Worship at Ascension Lutheran Church.

Jesus repeatedly told His disciples that His hour would come, the time when He would suffer and die on the cross to atone for the sins of the world, before rising from the dead on the third day. In these verses from the Gospel of John, He warns them that their time will come, when they will suffer and even die for the sake of their faith. Jesus both warned His disciples of persecution and hatred, and gave them encouragement that all these things would happen in accordance with God’s counsel and will or by His permission. The hatred of the world, of the children of unbelief, would be shown in various forms or degrees. First would come ostracism by their fellow Jews and denial of the right to public worship. But bigotry and hatred against Christ and His followers would not be satisfied with such measures, but would not even shrink back from murder as a work of great merit and well pleasing to God. These words have been and are being fulfilled continually.

St. Paul repeated this warning in 2 Timothy 3: 12-13, "Indeed, all who desire to live a godly life in Christ Jesus will be persecuted while evil people and impostors will go on from bad to worse, deceiving and being deceived. " All who truly are eager to live a life of godliness in Christ, through the power which He imparts, all believers that give evidence of their faith in Christ in a life that accords with the will of God, must bear also the cross of Christ, whether in the form of ridicule and ostracism, or actual martyrdom.

The early Christians first earned the wrath of others of Jewish background who did not believe in Jesus as Lord and Savior because He did not meet their expectations of a superhero who would overthrow the hated Roman Empire and restore Israel to its ancient glory. As the Gospel spread throughout the wider Greco-Roman world, Christians were persecuted by those who personally profited from idolatry (Acts 16: 16-24; 19: 23-41) and those who feared that exclusive worship of just one God would anger rival deities and thus bring down all kinds of misfortune on the people. In Acts 17: 16-34, St. Paul noted that ancient Athens had altars dedicated to all the known gods and goddesses of the Mediterranean world, plus one to "the unknown god", just in case there was one that they had overlooked.

Finally the early Church faced a series of systematic campaigns to "stamp out" Christianity from the highest levels of Roman government. The problem here was the refusal of Christians to participate in even token worship of the Roman emperor, for they believed such absolute devotion belonged to God alone. But the Church endured these onslaughts and by the end of the fourth century A.D., Christianity had become the majority religion of the Roman Empire.

In the centuries that followed, the militant religion of Islam became the most visible threat to the lives and liberty of Christians. Even within "Christian" lands, those who stood up for the pure Word of the Scriptures against the over-reaching authority of the institutional church and the civil goverment often became targets of violent persecution.
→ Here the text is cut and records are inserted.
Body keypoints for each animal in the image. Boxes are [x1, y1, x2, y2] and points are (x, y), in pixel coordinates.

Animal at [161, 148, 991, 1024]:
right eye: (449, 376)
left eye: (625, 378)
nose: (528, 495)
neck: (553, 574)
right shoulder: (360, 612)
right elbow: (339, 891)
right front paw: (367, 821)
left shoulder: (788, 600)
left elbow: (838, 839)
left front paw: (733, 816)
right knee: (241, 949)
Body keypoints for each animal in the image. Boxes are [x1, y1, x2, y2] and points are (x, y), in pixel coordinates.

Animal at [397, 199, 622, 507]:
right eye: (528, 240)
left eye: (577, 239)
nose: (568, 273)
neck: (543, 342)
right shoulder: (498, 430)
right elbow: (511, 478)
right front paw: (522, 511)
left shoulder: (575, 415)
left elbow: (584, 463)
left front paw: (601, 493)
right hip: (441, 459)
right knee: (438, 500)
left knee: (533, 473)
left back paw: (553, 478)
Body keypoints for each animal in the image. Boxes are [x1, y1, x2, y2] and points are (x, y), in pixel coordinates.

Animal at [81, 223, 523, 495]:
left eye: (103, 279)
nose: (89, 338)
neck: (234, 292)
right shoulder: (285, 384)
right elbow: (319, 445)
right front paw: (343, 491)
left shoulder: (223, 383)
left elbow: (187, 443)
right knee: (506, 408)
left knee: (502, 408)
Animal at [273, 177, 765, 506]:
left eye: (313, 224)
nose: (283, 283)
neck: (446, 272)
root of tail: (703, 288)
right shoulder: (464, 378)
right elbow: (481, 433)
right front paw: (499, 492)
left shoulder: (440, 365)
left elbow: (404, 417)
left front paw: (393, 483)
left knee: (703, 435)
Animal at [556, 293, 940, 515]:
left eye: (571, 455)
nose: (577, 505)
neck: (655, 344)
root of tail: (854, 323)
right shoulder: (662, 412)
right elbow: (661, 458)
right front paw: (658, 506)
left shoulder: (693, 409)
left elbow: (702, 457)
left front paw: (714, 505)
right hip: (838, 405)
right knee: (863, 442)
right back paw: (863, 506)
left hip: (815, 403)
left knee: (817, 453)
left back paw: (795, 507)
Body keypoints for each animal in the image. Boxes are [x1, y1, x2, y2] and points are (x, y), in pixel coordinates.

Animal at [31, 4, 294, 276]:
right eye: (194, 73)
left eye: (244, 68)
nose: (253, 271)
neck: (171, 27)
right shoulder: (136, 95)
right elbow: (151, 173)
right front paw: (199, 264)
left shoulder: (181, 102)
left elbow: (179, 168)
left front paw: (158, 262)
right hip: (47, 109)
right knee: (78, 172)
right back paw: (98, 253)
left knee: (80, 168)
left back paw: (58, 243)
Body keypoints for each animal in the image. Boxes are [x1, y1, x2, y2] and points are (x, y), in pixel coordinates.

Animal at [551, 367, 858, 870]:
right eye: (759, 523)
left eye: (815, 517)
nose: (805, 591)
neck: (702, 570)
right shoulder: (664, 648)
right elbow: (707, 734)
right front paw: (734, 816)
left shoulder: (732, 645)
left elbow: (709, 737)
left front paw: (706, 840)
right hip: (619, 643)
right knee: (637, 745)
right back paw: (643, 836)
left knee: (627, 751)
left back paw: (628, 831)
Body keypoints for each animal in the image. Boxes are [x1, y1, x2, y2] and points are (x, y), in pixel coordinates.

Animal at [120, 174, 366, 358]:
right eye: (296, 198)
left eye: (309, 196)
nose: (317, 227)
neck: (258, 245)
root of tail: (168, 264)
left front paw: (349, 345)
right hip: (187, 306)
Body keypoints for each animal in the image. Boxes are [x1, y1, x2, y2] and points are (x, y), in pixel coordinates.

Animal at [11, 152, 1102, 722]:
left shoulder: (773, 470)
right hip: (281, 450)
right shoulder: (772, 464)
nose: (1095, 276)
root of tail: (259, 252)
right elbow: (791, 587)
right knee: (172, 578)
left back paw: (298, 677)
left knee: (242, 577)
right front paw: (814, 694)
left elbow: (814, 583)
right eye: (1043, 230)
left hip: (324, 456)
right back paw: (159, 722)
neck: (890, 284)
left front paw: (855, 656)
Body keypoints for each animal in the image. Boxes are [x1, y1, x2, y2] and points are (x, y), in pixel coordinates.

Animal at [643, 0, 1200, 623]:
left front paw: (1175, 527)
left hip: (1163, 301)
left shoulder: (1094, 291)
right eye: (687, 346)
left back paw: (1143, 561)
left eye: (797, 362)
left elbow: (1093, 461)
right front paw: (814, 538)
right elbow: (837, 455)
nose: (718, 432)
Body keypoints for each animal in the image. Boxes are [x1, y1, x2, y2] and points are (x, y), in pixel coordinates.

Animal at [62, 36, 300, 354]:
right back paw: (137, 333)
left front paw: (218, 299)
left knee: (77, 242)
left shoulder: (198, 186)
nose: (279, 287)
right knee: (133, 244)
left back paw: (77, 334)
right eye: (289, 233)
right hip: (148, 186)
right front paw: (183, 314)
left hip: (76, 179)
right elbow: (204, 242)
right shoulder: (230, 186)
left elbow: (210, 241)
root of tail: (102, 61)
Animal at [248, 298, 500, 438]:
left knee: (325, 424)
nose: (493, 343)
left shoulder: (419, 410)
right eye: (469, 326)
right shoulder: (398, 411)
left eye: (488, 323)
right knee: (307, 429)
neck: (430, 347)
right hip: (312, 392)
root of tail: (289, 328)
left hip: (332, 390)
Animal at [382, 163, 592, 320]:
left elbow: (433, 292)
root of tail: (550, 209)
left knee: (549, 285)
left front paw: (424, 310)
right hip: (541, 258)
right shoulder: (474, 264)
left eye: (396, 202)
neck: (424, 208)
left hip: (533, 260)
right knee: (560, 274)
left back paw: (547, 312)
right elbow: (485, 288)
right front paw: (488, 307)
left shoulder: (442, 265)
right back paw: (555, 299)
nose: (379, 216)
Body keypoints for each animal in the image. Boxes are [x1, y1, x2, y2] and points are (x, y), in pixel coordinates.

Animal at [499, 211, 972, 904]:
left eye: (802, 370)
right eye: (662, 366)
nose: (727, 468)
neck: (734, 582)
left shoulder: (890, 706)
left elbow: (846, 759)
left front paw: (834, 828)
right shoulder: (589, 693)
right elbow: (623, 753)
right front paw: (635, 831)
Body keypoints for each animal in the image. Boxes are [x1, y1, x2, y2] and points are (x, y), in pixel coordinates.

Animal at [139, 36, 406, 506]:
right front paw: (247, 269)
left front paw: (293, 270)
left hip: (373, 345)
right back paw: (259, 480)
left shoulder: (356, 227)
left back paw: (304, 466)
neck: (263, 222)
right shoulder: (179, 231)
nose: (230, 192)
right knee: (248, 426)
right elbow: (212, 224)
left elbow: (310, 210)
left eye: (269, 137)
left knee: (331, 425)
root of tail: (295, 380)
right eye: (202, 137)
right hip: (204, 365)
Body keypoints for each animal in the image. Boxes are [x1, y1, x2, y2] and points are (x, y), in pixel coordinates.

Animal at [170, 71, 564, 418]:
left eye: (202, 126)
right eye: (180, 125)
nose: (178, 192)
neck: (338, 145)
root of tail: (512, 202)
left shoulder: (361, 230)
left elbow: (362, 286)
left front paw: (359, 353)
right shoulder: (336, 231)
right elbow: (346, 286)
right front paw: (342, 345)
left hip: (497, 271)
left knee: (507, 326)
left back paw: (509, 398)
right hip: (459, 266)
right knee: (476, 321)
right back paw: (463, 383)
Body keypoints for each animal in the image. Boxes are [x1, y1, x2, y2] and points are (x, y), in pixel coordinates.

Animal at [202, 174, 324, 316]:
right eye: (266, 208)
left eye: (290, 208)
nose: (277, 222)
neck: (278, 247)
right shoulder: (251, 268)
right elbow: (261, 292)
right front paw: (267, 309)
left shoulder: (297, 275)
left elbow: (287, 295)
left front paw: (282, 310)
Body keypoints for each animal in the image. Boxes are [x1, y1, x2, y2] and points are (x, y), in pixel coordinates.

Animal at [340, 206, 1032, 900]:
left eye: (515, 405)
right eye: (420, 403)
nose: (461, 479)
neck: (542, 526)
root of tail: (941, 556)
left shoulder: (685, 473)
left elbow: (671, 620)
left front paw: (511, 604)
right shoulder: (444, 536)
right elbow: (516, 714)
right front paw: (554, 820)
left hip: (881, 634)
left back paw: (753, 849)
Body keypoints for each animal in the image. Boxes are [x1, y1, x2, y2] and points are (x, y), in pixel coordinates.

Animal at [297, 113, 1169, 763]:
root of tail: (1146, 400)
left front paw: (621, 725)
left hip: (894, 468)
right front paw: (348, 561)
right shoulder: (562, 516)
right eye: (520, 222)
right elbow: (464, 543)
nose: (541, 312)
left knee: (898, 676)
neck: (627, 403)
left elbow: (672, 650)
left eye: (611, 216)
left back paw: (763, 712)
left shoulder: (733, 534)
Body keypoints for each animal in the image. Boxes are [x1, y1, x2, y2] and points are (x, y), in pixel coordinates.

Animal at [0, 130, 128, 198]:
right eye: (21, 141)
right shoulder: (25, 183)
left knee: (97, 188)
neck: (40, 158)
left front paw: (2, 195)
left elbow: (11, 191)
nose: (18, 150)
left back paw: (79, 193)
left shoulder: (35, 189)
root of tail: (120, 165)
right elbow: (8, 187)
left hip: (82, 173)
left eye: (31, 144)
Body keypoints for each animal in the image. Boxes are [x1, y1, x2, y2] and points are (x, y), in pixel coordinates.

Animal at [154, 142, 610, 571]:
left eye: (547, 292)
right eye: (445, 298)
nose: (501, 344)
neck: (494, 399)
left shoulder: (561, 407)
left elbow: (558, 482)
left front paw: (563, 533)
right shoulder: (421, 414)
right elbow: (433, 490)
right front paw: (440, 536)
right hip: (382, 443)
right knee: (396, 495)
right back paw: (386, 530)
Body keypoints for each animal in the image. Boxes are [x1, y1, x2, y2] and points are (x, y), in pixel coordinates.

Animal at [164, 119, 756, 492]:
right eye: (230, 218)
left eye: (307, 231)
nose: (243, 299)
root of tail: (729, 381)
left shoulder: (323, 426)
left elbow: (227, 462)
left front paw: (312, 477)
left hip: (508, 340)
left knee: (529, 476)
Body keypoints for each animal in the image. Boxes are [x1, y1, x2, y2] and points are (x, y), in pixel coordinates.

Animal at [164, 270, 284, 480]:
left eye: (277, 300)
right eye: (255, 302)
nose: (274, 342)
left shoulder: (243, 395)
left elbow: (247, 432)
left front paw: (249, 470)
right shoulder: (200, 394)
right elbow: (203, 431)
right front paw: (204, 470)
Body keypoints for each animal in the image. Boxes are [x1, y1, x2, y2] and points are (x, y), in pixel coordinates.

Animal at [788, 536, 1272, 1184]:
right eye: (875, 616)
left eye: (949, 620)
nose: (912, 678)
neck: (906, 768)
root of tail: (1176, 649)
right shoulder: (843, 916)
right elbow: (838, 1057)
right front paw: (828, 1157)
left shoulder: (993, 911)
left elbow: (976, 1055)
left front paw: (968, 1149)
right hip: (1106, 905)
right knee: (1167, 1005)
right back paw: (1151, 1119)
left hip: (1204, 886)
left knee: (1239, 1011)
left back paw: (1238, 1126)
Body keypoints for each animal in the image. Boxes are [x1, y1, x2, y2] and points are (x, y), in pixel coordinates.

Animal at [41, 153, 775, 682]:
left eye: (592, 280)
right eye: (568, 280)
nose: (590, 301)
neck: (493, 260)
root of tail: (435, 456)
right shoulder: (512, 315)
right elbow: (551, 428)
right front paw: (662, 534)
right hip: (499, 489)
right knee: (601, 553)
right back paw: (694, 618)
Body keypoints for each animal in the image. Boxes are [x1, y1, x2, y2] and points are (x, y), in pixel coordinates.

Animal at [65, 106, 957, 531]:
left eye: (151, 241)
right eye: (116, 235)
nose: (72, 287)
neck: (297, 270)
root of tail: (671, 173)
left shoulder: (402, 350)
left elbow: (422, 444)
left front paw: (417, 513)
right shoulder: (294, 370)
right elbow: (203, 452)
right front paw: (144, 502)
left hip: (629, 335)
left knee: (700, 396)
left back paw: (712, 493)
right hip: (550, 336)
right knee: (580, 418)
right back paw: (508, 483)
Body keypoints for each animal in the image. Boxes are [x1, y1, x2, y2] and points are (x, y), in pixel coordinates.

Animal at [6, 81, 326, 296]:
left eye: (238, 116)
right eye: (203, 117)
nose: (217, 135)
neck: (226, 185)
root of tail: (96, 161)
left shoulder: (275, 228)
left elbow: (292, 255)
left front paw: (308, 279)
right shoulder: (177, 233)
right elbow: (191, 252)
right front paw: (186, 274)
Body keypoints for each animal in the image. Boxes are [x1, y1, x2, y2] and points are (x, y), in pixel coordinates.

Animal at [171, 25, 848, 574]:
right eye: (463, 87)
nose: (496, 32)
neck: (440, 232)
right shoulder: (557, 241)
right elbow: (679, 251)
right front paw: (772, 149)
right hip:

And so it remains to this day and until the Lord returns in glory. I was blessed by God to grow up in a country with one of the highest standards of religious liberty in the world and in history. But recent events have shown that even those of us who have enjoyed this privilege should not take it for granted.

So let us pray for the liberty of Christians in Venezuela, the United States and China, and the very lives of those in the Middle East, Africa and elsewhere. Let us rejoice that the Lord is with us always, even to the close of the age. Amen.